Shen Hong-Bin, Yang Jie, Liu Xiao-Jun, Chou Kuo-Chen
Institute of Image Processing and Pattern Recognition, Shanghai Jiaotong University, Shanghai 200030, China.
Biochem Biophys Res Commun. 2005 Aug 26;334(2):577-81. doi: 10.1016/j.bbrc.2005.06.128.
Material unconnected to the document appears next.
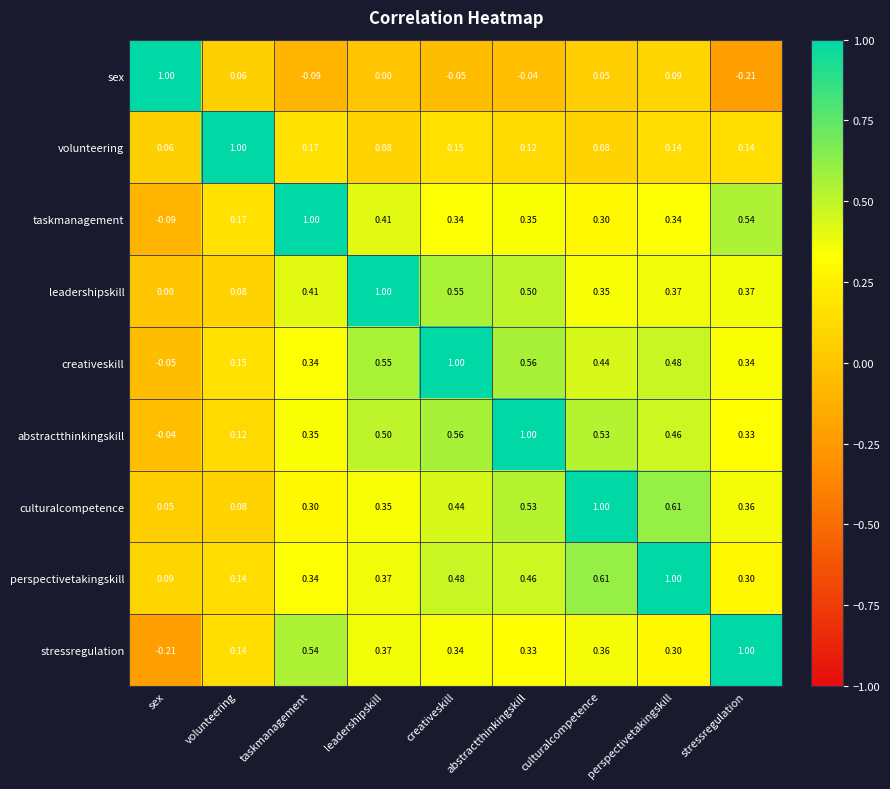

What is the total value across all series at leadershipskill?

3.6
Prediction of protein classification is both an important and a tempting topic in protein science. This is because of not only that the knowledge thus obtained can provide useful information about the overall structure of a query protein, but also that the practice itself can technically stimulate the development of novel predictors that may be straightforwardly applied to many other relevant areas. In this paper, a novel approach, the so-called "supervised fuzzy clustering approach" is introduced that is featured by utilizing the class label information during the training process. Based on such an approach, a set of "if-then" fuzzy rules for predicting the protein structural classes are extracted from a training dataset. It has been demonstrated through two different working datasets that the overall success prediction rates obtained by the supervised fuzzy clustering approach are all higher than those by the unsupervised fuzzy c-means introduced by the previous investigators [C.T. Zhang, K.C. Chou, G.M. Maggiora. Protein Eng. (1995) 8, 425-435]. It is anticipated that the current predictor may play an important complementary role to other existing predictors in this area to further strengthen the power in predicting the structural classes of proteins and their other characteristic attributes.
蛋白质分类预测是蛋白质科学中一个重要且诱人的课题。这不仅是因为由此获得的知识能够为查询蛋白质的整体结构提供有用信息,还因为该实践本身在技术上能够推动新型预测器的发展,而这些预测器可直接应用于许多其他相关领域。本文介绍了一种新颖的方法,即所谓的“监督模糊聚类方法”,其特点是在训练过程中利用类别标签信息。基于这种方法,从训练数据集中提取了一组用于预测蛋白质结构类别的“如果-那么”模糊规则。通过两个不同的工作数据集已经证明,监督模糊聚类方法获得的总体成功预测率均高于先前研究者引入的无监督模糊c均值方法[C.T. 张,K.C. 周,G.M. 马焦拉。蛋白质工程(1995年)8卷,425 - 435页]。预计当前的预测器在该领域可能会对其他现有预测器起到重要的补充作用,以进一步增强预测蛋白质结构类别及其其他特征属性的能力。